Technology engineering teacher Stephen Fowler says it’s normal for the bikes to experience a range of technical issues and the students need to get their bike to the pits and work on them together to get them ready for the next race.
“We putt around here in the carpark just to check they are running and they [the students] can take them home and ride around on them and run them in but they can’t be ridden on the road. They’re not road legal.”
Aidan Winmill, 18, says the project was worthwhile and interesting, with the class working well together as a team.
Despite some initial brake problems and a snapped pull cord, Aidan got his bike to a top speed of 50km/h. He gained an excellence grade, says he loves every aspect of engineering and plans to study mechanical engineering at Canterbury University next year.
Daniel Martin, 17, says he’s been hanging out to make a mini motorbike ever since he visited the college as an intermediate student and saw the students working on them.

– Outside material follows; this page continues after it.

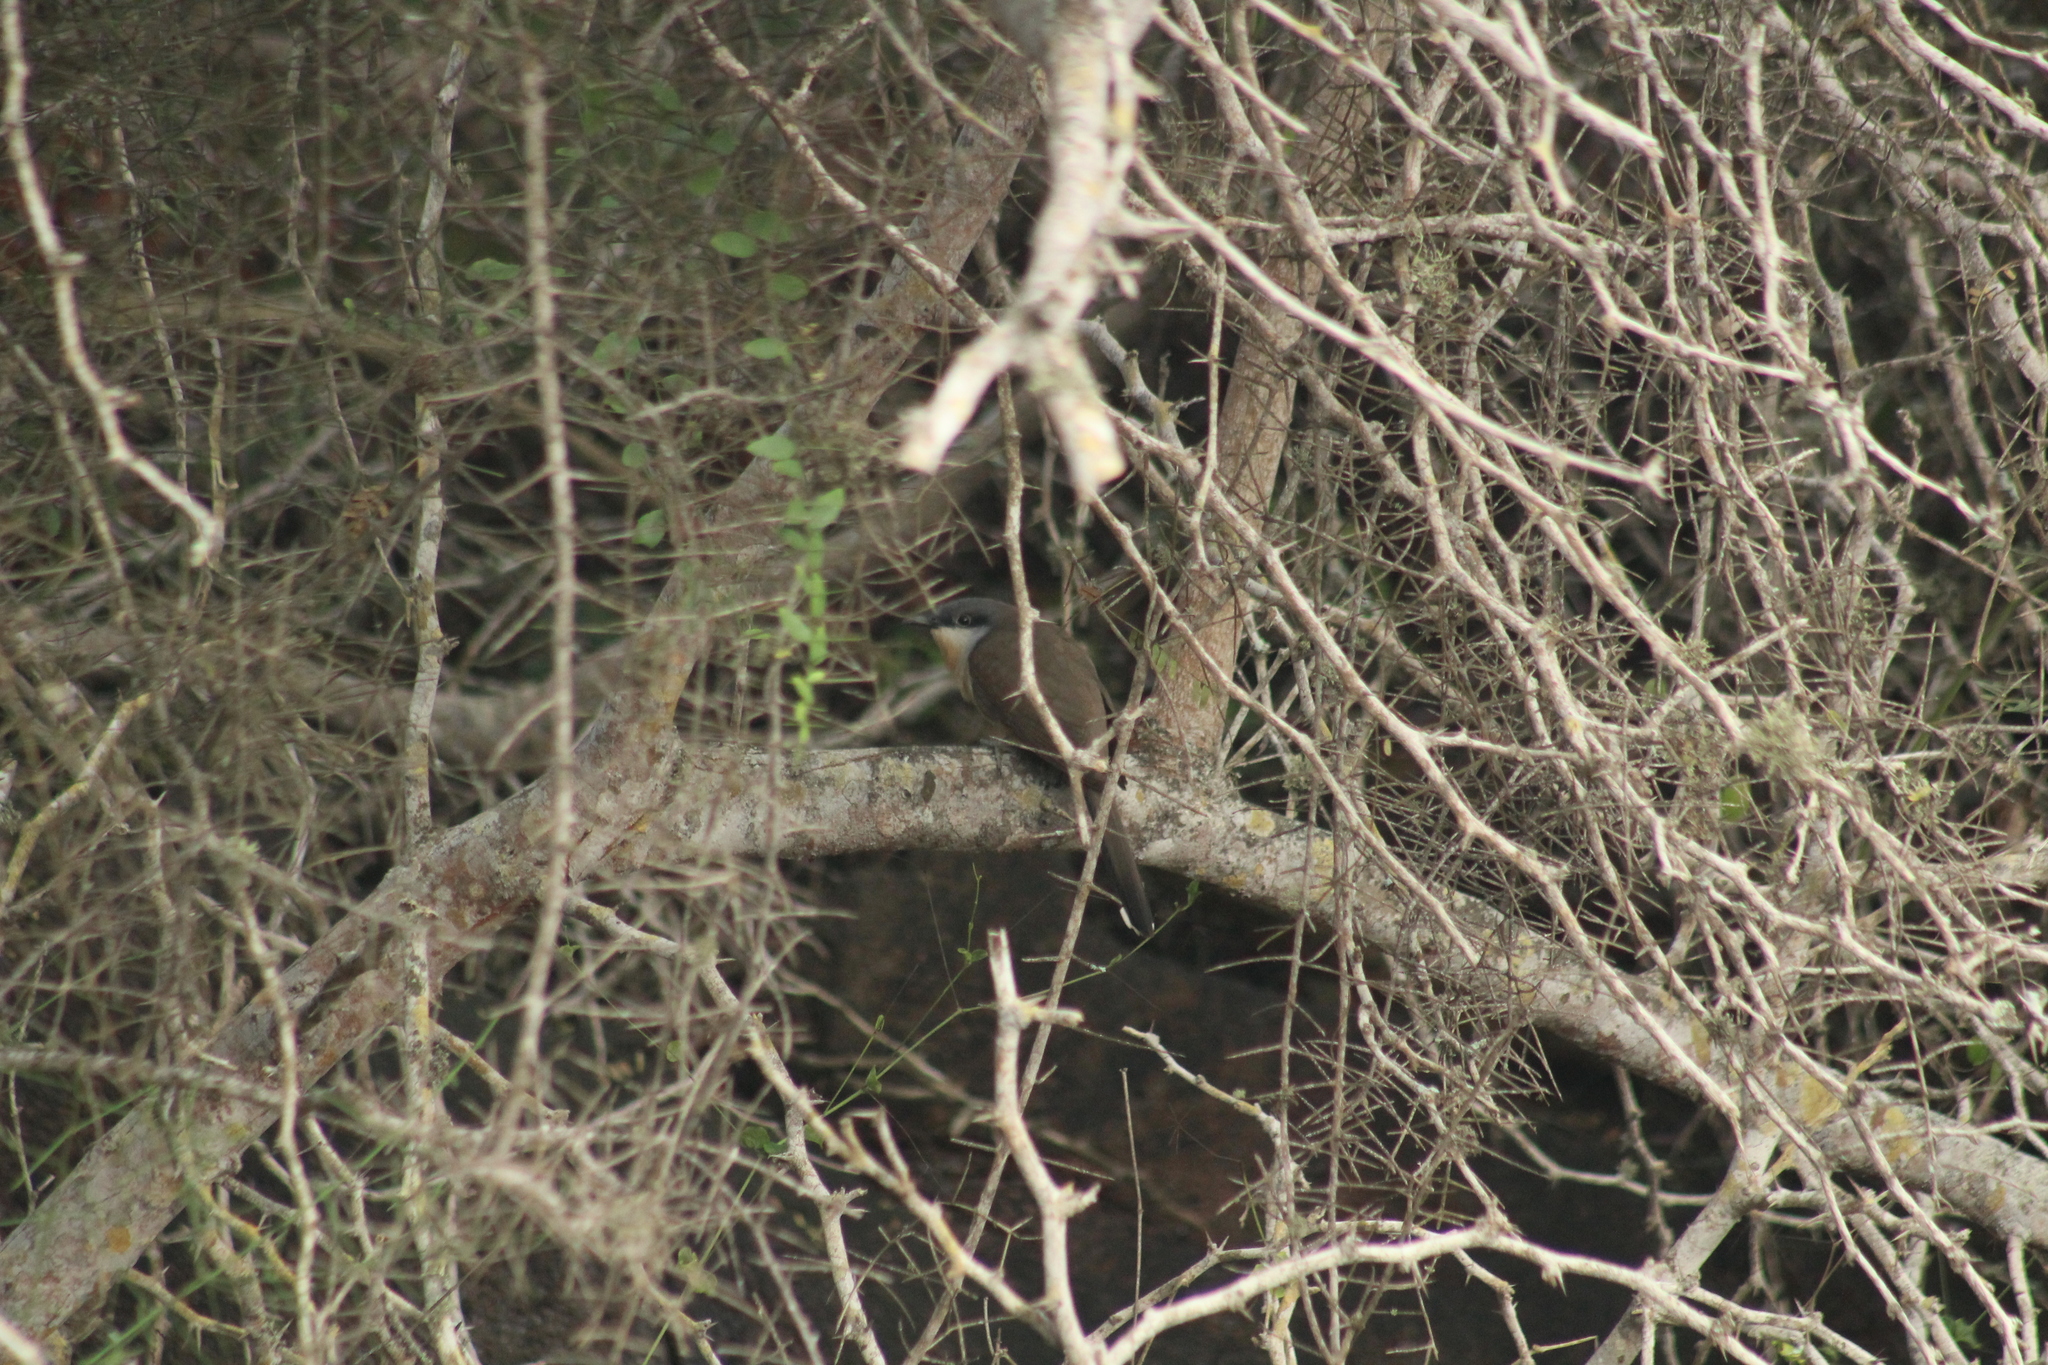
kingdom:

“I’m stoked with it [my bike], it’s awesome. It went pretty good.
“I took my bike home over the term three holidays and I tested it at home and had it going pretty well. Some pieces fell off when I was racing though, and that made some challenges, but it was awesome.”
Daniel plans to study engineering technologies at AUT next year.
Ethan Milne, 18, who won his class at Manfeild, beating 10 riders from other schools, says his bike performed well on the first day but came close to disaster on the second when the pull cord broke. It was soon replaced. He says working on the bikes was “a really good learning experience”.
Mr Fowler says as well as improving their engineering skills, the students had to be organised, problem solve and collaborate.
“They were probably the best year 13s I’ve seen so far in their ability and willingness to work together as a team,” he says.
Taupo¯-nui-a-Tia College year 13 technology engineering students with the mini motorbikes they built and raced. From left: Jak Brightwell, Zac Johns, Ethan Milne, Daniel Martin, Ketan Patil, Aidan Winmill.